Utah's Dixie

"Utah's Dixie" usually refers to Washington County, highlighted in red on this county map of Utah.
Southwestern Utah is in the upper Colorado River Basin.

Dixie is a nickname for the populated, lower-elevation area of south-central Washington County, the southwest corner of the State of Utah, bordering nearby Arizona to the south, and Nevada to the west. The area lies in the northeastern Mojave Desert, south of Black Ridge and west of the Hurricane Cliffs. Its winter climate is significantly milder than the rest of Utah.

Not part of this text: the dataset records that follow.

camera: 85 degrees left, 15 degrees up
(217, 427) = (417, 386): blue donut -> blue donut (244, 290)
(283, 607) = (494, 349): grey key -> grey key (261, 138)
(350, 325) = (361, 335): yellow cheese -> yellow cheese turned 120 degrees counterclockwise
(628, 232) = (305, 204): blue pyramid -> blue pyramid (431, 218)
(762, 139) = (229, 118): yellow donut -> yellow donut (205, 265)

Originally settled by Southern Paiutes, the area became part of the United States after the Mexican–American War, in the subsequent Mexican Cession of 1849 of lands in the old Southwest. The following year, portions of it were organized by the United States Congress and approved by the U.S. president as the new federal Utah Territory. In 1854, members of the Church of Jesus Christ of Latter-day Saints (LDS Church) moved to the area from the Great Salt Lake region to establish church president and territorial governor Brigham Young's intended Indian mission in the region.[1] After arrival, the settlers led by Jacob Hamblin in Santa Clara, began growing cotton and other temperate cash crops in and around the town. By 1860, the Paiute native population had declined due to disease and gradual displacement by the new white settlers.[2][3]

Because of the warmer climate, the importance of cotton crops grown in the region, and the Southern origin of some early settlers, the area was nicknamed Utah's "Dixie”. This referenced the original Dixie, the nickname for The South of the eleven southern states of the United States further east that had seceded and formed the temporarily independent Confederate States of America government, which lost the subsequent American Civil War.

  1. ^ Bradshaw, Hazel; Jenson, Nellie (1978) [1950]. Under Dixie Sun: a History of Washington County. Daughters of Utah Pioneers Washington County Chapter. p. 23. OCLC 4831960.
  2. ^ Utah History To Go, Paiute Indians from historytogo.utah.gov accessed December 4, 2015.
  3. ^ Arrington, Leonard J. (August 1956). "The Mormon Cotton Mission in Southern Utah". Pacific Historical Review. 25 (3): 221–238. doi:10.2307/3637013. JSTOR 3637013.